- Interactive map of Duniya Sandhu
- Coordinates: 31°48′09.30″N 75°18′32.54″E﻿ / ﻿31.8025833°N 75.3090389°E
- Country: India
- State: Punjab
- District: Gurdaspur
- Tehsil: Batala
- Region: Majha

Government
- • Type: Panchayat raj
- • Body: Gram panchayat

Area
- • Total: 441 ha (1,090 acres)

Population (2011)
- • Total: 1,528 785/743 ♂/♀
- • Scheduled Castes: 398 201/197 ♂/♀
- • Total Households: 290

Languages
- • Official: Punjabi
- Time zone: UTC+5:30 (IST)
- Telephone: 01871
- ISO 3166 code: IN-PB
- Vehicle registration: PB-18
- Website: gurdaspur.nic.in

= Duniya Sandhu =

Duniya Sandhu is a village in Batala in Gurdaspur district of Punjab State, India. It is located 10 km from sub district headquarter, 40 km from district headquarter and 10 km from Sri Hargobindpur.
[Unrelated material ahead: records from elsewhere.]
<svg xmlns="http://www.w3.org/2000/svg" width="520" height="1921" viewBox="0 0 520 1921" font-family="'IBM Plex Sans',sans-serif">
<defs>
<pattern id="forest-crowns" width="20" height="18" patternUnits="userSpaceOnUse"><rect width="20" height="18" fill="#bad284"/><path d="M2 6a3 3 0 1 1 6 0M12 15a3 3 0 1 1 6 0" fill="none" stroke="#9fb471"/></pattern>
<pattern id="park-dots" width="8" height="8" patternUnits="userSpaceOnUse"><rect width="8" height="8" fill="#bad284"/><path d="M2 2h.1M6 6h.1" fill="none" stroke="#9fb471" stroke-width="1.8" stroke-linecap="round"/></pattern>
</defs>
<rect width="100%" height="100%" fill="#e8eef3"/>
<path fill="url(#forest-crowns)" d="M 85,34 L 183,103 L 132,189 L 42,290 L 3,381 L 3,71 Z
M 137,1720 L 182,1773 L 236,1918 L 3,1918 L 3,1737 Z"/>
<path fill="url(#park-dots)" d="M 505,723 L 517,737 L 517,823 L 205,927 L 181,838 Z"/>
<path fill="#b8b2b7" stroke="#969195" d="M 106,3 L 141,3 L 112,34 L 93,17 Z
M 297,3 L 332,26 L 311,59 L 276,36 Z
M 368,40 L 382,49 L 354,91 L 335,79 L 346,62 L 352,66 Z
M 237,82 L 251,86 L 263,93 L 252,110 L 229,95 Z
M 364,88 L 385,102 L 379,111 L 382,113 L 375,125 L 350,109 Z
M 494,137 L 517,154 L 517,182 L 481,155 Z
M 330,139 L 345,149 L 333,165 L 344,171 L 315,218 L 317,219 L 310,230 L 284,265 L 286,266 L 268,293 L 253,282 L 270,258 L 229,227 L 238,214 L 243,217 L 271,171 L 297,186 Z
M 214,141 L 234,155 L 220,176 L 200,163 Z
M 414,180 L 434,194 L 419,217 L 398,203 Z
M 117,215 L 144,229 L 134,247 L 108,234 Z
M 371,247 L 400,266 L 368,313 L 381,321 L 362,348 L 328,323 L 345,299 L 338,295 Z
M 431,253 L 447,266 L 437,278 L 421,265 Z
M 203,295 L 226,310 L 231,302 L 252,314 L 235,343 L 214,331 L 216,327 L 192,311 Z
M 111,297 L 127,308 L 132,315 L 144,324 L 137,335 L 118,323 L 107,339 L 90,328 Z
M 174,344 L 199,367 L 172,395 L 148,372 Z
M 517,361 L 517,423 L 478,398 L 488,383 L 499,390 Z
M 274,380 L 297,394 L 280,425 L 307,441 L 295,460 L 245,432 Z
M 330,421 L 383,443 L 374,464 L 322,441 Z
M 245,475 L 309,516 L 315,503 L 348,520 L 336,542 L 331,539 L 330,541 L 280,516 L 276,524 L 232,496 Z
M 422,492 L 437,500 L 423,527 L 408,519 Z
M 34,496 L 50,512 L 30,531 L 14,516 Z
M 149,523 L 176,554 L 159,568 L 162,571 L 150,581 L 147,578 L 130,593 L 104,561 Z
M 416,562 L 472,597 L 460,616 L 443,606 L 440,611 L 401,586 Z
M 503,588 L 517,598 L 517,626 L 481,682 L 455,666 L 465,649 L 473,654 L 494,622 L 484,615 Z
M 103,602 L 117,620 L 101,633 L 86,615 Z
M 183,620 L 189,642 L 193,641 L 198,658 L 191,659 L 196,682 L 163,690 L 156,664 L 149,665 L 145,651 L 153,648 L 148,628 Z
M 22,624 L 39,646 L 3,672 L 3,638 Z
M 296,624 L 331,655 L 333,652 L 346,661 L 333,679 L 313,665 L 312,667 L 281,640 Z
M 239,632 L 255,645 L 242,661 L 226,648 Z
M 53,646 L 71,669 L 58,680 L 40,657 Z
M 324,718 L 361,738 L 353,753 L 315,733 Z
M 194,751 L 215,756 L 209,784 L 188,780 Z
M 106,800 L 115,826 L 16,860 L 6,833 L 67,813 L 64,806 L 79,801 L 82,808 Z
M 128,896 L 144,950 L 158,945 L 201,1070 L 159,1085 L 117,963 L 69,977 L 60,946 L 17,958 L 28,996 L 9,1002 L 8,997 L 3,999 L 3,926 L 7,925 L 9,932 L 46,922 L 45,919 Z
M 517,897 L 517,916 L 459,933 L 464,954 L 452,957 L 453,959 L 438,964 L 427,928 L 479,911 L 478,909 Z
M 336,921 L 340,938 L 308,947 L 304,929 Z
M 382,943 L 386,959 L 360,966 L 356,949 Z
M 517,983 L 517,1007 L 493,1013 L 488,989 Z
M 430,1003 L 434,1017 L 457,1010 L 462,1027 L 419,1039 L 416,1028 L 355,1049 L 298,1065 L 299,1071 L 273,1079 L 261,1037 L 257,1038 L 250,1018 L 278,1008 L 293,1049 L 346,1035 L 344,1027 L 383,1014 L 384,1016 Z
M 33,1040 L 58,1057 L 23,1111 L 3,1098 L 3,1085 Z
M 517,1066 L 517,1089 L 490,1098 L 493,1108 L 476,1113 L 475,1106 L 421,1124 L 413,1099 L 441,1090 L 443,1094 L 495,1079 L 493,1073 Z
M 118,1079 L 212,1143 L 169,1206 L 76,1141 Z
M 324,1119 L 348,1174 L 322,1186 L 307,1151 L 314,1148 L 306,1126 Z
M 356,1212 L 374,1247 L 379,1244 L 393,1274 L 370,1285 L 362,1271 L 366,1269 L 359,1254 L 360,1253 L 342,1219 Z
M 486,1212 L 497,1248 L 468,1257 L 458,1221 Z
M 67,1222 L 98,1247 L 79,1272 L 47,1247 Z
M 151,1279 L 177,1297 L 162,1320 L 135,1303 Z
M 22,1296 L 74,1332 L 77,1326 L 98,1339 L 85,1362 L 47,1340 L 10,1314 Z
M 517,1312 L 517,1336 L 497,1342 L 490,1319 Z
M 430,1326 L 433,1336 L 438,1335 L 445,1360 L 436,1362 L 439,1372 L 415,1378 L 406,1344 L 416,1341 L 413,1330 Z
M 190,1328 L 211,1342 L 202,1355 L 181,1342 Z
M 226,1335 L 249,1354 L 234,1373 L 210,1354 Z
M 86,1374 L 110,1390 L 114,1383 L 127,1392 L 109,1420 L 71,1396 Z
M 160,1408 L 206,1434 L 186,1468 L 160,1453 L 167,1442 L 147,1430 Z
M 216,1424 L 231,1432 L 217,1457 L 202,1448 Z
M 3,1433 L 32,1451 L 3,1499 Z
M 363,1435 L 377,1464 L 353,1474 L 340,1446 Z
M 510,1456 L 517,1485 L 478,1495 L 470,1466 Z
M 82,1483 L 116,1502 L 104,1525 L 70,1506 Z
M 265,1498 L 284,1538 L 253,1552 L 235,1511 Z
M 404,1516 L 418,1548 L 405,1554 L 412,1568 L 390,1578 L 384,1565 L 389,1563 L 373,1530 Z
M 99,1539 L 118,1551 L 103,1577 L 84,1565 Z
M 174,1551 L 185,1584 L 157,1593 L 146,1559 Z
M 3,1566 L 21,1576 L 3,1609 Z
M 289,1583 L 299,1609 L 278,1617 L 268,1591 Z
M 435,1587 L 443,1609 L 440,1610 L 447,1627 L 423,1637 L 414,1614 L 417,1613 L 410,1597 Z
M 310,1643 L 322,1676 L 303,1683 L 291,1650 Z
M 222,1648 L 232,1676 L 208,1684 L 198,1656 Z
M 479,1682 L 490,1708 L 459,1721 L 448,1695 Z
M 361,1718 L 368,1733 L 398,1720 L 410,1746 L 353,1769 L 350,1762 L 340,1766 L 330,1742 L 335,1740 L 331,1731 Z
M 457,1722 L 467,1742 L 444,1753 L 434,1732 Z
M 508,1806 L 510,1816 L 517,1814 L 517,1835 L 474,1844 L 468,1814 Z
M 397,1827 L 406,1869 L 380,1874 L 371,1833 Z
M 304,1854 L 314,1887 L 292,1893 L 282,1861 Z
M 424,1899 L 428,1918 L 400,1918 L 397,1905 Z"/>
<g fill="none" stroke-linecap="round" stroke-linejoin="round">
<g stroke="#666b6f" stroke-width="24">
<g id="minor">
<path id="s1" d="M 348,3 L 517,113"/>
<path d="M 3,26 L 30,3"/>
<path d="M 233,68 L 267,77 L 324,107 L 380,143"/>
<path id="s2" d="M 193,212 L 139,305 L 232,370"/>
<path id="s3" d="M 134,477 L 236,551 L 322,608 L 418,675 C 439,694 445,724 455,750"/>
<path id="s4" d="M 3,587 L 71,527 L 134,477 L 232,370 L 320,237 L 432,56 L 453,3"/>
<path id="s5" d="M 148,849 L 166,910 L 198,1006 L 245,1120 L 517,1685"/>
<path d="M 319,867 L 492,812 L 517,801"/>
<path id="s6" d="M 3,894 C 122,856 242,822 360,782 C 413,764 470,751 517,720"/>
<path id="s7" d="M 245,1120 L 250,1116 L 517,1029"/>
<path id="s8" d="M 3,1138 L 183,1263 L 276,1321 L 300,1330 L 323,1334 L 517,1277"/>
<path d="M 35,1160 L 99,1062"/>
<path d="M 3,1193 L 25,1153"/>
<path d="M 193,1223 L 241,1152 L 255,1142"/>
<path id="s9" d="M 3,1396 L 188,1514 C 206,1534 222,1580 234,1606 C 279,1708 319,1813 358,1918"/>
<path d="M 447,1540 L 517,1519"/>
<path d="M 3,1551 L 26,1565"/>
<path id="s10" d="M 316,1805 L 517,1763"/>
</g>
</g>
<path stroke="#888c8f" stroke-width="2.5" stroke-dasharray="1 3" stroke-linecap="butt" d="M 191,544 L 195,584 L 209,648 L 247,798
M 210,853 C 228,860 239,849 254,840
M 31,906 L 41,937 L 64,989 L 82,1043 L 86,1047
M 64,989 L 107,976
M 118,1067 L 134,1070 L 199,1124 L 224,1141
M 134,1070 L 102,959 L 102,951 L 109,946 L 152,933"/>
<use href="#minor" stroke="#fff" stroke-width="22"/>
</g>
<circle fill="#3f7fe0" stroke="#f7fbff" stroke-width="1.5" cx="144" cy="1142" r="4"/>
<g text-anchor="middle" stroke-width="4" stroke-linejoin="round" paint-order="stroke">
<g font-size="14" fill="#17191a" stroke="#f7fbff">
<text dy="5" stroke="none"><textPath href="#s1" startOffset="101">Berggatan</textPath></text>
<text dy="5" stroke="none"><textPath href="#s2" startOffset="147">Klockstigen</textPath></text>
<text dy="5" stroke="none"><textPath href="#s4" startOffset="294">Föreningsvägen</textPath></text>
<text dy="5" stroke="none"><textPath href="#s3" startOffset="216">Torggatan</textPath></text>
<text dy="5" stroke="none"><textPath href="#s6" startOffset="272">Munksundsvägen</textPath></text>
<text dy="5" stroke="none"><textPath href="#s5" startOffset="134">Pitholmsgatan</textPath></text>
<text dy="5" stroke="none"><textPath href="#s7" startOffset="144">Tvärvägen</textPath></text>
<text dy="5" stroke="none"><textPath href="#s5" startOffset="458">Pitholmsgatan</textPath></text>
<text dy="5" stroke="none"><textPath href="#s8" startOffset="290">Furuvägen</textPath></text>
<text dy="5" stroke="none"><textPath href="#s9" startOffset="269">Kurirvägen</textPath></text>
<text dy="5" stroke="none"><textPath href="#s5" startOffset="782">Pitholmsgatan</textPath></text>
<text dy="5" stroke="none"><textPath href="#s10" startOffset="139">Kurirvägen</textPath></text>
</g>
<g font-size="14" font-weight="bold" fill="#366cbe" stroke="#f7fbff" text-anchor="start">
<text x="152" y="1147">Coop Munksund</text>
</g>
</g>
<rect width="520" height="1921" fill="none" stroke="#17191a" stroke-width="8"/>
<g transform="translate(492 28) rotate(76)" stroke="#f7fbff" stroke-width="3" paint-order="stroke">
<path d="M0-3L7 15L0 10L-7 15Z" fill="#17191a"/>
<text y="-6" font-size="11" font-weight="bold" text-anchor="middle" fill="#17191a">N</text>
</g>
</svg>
The village is administrated by Sarpanch an elected representative of the village.

== Demography ==
As of 2011, the village has a total number of 290 houses and a population of 1528 of which 785 are males while 743 are females. According to the report published by Census India in 2011, out of the total population of the village 398 people are from Schedule Caste and the village does not have any Schedule Tribe population so far.